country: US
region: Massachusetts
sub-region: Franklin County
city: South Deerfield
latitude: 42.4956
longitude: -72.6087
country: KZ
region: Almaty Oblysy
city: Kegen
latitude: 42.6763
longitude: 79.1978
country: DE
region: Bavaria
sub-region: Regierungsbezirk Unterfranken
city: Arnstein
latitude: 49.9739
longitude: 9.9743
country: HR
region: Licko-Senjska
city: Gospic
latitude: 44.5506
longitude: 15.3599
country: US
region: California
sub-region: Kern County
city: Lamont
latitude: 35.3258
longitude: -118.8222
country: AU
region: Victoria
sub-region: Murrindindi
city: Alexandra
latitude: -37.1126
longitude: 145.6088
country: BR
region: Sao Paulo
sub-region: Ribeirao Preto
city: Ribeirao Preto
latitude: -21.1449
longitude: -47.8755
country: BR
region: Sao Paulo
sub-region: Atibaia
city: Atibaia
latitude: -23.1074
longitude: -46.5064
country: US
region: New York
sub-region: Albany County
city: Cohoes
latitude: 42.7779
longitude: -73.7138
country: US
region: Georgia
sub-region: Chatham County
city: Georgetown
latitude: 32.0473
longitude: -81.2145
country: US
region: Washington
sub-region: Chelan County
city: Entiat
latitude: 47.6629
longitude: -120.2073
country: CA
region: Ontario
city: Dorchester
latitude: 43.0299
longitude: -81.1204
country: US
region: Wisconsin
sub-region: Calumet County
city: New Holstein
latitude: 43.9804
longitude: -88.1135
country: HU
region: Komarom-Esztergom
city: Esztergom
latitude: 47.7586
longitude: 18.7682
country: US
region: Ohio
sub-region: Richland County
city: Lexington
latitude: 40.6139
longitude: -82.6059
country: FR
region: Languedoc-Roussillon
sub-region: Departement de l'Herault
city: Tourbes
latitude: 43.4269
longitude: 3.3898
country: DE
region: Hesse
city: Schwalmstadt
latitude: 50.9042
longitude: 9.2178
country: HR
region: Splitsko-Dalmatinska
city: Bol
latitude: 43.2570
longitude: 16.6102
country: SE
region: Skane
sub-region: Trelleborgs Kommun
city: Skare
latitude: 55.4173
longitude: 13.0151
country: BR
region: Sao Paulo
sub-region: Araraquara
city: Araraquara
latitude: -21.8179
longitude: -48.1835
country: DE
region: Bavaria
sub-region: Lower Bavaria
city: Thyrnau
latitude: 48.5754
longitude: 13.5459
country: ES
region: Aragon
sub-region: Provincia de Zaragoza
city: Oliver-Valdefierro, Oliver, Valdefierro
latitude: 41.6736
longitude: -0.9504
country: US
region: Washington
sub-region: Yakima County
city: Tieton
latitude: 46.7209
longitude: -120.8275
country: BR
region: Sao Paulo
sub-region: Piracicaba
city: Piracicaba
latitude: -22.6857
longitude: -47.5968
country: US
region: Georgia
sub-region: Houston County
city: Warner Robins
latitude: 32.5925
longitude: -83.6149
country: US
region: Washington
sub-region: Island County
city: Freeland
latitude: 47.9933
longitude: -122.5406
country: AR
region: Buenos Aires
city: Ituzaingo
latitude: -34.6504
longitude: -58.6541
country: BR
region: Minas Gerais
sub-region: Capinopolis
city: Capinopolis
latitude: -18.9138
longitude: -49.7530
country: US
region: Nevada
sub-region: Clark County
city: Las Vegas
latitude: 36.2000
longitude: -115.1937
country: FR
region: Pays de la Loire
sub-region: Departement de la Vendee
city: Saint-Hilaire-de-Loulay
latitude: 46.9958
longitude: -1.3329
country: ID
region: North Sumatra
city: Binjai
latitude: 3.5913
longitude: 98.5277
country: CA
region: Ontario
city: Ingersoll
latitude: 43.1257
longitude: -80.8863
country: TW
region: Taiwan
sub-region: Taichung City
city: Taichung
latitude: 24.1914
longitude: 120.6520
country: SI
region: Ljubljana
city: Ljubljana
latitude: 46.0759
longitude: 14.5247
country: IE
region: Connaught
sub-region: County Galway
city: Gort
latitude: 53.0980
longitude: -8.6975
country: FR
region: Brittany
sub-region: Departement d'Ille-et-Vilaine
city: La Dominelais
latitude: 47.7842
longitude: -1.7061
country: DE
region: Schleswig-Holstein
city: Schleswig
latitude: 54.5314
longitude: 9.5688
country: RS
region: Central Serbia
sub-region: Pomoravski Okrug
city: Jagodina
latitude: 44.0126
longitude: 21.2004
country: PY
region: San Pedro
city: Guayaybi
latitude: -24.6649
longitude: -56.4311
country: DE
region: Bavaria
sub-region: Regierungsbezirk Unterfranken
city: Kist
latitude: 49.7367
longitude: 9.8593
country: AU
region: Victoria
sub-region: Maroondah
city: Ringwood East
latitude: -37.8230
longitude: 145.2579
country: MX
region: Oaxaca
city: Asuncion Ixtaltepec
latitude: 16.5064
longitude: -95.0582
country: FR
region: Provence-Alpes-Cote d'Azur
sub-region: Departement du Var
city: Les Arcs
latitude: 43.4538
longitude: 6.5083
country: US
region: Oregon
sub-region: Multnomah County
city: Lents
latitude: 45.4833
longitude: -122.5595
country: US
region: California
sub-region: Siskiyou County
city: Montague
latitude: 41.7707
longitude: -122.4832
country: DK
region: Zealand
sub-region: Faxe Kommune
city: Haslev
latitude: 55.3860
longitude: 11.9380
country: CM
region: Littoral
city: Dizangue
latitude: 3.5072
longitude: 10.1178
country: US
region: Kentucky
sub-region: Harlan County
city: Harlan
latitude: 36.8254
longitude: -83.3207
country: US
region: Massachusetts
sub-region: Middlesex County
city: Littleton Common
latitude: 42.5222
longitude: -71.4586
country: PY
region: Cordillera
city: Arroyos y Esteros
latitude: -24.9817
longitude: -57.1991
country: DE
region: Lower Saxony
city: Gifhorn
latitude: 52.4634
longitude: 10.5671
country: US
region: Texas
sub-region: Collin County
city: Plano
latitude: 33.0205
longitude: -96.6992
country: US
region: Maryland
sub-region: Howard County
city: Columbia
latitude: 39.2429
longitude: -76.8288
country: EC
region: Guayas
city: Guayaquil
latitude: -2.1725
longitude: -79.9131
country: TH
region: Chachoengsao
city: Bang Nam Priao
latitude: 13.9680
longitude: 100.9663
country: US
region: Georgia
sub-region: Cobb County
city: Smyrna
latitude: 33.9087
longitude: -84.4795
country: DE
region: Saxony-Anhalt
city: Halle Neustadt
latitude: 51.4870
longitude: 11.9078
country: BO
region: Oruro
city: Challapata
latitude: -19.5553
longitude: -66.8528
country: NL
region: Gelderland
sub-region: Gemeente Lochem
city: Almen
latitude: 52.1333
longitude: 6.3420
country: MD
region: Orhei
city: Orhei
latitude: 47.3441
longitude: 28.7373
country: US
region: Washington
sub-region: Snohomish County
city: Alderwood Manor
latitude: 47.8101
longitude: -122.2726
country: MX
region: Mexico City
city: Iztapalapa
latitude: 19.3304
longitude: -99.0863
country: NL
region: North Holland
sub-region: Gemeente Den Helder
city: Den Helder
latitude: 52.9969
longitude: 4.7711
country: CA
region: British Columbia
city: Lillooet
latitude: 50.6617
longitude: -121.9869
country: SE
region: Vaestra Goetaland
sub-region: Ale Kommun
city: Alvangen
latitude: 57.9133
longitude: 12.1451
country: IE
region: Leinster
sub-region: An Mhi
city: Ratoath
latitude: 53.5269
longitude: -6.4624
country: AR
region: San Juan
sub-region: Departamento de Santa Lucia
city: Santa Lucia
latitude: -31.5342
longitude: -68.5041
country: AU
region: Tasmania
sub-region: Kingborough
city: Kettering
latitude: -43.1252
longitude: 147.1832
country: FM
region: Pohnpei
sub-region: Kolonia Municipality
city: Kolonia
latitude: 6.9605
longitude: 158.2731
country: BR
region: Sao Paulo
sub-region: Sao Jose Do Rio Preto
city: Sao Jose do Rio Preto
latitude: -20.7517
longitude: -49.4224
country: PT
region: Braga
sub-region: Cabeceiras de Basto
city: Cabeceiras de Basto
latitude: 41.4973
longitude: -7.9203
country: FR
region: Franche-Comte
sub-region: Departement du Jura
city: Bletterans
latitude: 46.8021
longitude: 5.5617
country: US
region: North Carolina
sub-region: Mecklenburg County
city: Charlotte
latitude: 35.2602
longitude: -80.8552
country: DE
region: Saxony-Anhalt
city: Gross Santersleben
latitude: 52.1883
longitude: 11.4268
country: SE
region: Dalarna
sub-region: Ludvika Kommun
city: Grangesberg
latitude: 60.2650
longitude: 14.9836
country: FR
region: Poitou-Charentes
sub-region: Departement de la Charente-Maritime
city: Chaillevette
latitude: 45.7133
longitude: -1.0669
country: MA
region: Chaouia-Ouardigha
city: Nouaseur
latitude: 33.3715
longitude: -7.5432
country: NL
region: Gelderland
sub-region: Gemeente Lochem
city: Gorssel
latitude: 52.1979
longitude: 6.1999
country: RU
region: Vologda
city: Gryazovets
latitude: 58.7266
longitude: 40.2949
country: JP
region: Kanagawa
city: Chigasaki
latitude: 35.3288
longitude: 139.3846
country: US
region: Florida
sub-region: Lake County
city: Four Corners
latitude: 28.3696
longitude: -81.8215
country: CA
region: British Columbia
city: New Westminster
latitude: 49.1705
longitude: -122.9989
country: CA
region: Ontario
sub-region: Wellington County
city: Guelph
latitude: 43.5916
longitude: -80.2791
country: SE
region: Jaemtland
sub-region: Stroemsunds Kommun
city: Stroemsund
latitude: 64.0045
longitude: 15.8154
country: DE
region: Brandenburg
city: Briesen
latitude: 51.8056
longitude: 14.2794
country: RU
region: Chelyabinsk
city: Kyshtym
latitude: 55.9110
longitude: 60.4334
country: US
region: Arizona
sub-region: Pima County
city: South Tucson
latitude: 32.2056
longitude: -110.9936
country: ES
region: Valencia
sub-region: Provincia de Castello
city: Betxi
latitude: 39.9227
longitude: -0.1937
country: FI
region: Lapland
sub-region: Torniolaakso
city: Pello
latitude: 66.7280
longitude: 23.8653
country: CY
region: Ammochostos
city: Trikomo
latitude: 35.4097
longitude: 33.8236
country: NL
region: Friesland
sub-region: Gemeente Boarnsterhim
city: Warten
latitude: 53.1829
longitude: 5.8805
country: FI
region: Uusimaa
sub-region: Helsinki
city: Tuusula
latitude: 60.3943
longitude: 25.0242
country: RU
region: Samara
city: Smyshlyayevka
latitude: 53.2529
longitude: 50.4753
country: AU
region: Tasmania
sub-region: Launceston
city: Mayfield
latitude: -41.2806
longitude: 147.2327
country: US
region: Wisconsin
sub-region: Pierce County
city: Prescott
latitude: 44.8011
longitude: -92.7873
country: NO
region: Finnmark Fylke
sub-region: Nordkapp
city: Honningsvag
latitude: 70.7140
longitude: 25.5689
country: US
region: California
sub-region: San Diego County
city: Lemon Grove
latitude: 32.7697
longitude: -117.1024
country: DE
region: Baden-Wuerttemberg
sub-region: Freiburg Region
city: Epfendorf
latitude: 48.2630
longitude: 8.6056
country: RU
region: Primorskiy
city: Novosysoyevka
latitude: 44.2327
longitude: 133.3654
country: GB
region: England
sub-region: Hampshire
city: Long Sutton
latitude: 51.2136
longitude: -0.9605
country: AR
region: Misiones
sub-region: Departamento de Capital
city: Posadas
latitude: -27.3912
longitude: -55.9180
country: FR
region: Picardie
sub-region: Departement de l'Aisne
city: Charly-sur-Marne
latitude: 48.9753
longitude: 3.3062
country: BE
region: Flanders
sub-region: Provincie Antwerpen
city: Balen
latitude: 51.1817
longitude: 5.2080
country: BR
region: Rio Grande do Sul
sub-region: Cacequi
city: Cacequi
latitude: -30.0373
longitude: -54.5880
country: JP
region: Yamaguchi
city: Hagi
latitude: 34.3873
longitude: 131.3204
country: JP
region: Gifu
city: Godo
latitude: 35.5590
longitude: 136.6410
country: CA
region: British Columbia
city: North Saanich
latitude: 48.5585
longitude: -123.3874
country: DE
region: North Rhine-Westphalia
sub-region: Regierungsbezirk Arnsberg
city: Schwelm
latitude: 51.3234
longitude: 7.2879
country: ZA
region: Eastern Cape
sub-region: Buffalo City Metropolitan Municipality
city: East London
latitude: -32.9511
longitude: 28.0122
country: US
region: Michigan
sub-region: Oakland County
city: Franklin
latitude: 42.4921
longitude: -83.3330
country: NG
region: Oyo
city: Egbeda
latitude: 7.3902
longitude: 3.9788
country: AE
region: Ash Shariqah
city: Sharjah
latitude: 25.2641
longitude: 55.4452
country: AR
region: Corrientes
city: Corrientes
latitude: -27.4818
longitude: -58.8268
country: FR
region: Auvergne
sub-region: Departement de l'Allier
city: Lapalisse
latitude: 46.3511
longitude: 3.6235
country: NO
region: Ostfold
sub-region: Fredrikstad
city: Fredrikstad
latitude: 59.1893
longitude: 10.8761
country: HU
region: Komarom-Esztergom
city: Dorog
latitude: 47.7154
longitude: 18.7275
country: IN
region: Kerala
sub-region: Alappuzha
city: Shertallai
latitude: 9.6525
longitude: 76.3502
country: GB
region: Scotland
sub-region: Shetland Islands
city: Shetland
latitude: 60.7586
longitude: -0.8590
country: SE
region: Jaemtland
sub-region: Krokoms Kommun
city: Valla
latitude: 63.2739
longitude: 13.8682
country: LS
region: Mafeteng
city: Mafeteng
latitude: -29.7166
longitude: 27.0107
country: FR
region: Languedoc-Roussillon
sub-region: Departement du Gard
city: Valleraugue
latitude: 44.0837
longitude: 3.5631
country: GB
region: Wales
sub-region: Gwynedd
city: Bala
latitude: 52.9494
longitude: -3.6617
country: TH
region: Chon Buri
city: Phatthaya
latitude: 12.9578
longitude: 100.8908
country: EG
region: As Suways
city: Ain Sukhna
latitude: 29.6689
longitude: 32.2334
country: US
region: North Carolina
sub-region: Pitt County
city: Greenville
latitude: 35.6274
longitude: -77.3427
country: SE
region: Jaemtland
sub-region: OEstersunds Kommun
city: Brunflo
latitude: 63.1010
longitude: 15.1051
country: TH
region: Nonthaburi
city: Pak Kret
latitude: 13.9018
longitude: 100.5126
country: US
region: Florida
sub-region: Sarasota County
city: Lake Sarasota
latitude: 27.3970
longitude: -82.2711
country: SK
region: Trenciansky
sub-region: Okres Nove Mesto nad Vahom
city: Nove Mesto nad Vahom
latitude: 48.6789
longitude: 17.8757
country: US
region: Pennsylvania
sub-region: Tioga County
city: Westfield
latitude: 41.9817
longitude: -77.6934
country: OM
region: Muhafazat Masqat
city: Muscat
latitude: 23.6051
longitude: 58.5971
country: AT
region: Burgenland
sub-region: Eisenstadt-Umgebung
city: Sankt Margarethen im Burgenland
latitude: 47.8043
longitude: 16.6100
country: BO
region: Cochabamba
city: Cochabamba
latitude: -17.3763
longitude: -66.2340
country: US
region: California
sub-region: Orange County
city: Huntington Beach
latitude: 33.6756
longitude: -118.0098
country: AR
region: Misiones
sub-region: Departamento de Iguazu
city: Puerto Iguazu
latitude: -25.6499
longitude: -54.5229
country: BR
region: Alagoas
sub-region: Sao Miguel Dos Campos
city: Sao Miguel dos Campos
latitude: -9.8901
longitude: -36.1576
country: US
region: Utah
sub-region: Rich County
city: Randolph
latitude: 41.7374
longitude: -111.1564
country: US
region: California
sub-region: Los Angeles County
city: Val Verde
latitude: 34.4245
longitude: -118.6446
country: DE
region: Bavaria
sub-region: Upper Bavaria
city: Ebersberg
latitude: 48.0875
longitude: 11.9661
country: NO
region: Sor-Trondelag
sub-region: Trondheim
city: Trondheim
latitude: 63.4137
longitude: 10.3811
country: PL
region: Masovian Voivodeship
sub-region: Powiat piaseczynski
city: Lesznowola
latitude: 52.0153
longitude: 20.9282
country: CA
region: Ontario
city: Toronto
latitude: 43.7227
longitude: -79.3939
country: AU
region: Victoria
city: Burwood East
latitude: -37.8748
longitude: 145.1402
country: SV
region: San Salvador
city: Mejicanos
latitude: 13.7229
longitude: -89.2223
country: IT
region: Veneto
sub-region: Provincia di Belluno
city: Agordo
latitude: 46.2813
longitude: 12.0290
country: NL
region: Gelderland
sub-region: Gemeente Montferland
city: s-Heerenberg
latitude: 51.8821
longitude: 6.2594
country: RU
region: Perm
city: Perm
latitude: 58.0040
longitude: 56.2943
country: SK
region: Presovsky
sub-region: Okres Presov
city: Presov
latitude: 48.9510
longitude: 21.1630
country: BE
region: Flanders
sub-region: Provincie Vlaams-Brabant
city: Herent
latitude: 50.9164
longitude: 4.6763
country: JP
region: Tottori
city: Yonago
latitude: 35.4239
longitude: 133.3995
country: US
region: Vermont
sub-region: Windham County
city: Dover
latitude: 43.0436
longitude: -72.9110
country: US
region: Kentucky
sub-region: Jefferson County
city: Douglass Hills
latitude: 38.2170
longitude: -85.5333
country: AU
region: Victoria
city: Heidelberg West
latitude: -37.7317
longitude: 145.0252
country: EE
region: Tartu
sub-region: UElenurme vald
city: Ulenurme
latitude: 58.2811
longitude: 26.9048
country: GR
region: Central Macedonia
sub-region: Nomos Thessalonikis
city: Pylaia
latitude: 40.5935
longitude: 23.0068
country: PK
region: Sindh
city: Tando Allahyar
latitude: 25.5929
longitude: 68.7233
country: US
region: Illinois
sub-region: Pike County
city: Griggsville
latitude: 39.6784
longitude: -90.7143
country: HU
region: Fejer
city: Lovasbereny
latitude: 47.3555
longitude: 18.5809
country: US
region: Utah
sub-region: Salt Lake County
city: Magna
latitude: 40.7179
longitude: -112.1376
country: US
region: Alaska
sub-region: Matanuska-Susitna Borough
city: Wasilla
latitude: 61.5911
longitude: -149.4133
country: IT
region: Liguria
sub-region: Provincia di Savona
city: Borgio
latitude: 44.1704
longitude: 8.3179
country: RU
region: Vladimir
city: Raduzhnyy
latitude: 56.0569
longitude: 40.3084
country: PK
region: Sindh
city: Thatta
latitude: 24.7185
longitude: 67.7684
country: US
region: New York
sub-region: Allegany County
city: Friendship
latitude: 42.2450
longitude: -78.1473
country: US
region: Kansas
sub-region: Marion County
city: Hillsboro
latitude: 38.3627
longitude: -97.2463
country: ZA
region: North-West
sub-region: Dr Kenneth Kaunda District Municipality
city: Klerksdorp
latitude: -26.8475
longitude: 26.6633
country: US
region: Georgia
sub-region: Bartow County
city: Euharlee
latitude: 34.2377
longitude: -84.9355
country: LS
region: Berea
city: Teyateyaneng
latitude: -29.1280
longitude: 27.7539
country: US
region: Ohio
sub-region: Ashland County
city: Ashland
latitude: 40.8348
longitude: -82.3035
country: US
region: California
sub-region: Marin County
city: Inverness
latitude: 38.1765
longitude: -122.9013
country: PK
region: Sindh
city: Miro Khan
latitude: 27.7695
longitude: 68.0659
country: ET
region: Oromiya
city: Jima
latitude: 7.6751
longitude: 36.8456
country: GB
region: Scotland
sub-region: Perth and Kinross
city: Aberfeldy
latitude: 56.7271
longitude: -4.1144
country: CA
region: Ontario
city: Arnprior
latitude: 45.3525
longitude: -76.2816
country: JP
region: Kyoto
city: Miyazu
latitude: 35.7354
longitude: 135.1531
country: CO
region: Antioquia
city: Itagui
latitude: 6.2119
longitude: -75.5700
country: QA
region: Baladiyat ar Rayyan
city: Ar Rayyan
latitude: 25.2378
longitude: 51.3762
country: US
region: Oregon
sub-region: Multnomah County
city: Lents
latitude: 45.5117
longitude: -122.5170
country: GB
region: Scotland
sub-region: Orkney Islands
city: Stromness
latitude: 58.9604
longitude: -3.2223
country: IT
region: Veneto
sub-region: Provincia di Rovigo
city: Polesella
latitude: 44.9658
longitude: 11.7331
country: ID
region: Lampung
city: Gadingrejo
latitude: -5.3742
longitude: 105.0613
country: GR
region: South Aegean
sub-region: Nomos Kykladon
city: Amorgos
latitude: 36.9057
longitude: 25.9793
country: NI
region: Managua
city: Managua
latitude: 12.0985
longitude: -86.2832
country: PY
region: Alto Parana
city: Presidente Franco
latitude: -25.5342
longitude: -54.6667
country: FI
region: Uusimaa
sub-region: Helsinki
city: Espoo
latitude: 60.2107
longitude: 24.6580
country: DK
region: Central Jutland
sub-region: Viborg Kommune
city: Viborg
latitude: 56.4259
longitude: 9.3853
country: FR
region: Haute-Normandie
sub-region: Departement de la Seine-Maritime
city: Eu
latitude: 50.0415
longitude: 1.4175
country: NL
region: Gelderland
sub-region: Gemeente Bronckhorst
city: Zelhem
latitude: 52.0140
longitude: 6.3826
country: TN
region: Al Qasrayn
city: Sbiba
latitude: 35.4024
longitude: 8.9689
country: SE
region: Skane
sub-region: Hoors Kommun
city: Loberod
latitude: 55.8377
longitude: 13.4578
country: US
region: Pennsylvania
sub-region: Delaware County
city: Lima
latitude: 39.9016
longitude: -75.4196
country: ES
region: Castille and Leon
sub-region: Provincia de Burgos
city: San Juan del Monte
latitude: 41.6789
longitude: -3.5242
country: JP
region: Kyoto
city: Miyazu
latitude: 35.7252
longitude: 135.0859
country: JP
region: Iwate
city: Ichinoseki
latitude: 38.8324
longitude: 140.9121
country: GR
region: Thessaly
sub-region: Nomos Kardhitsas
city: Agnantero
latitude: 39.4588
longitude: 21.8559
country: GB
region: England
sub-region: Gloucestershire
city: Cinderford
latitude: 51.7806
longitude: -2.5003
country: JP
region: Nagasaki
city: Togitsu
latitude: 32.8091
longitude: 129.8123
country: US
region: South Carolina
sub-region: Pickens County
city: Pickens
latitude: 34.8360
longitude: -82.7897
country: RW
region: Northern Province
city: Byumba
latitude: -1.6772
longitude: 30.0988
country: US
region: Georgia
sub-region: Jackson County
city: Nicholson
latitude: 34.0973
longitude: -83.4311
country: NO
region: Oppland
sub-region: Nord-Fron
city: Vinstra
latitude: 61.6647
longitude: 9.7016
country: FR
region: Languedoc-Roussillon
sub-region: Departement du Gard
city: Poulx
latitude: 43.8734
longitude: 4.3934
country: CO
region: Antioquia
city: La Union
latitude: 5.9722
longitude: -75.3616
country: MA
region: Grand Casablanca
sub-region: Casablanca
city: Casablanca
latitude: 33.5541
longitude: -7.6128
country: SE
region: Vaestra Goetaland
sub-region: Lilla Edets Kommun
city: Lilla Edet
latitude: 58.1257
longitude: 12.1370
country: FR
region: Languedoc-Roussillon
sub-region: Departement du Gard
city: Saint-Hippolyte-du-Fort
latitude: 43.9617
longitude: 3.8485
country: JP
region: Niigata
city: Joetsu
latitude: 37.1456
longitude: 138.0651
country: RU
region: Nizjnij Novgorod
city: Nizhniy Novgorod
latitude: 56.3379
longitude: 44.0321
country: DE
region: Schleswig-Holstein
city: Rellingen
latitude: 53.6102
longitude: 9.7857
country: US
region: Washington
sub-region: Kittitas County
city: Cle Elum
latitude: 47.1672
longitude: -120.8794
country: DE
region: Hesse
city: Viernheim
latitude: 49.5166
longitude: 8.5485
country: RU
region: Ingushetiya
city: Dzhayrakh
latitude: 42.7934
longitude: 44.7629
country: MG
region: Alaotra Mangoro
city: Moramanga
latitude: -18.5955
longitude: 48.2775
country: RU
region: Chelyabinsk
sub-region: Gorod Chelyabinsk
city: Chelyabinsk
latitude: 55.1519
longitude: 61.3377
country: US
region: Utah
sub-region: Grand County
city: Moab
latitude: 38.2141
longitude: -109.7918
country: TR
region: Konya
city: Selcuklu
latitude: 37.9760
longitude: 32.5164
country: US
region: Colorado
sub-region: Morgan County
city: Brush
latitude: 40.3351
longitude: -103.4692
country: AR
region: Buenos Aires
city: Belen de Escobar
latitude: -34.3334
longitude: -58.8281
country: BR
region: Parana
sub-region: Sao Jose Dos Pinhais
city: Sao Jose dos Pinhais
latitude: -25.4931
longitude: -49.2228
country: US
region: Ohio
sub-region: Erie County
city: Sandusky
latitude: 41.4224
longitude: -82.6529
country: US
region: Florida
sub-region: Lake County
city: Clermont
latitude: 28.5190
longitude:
----
--- SET EXERCISE ---
Reproduce verbatim the part of the lines above that opens with the line containing "longitude: 5.2080" and closes with the line containing "latitude: 51.3234", including both of those lines.

--- TASK RESULT ---
longitude: 5.2080
country: BR
region: Rio Grande do Sul
sub-region: Cacequi
city: Cacequi
latitude: -30.0373
longitude: -54.5880
country: JP
region: Yamaguchi
city: Hagi
latitude: 34.3873
longitude: 131.3204
country: JP
region: Gifu
city: Godo
latitude: 35.5590
longitude: 136.6410
country: CA
region: British Columbia
city: North Saanich
latitude: 48.5585
longitude: -123.3874
country: DE
region: North Rhine-Westphalia
sub-region: Regierungsbezirk Arnsberg
city: Schwelm
latitude: 51.3234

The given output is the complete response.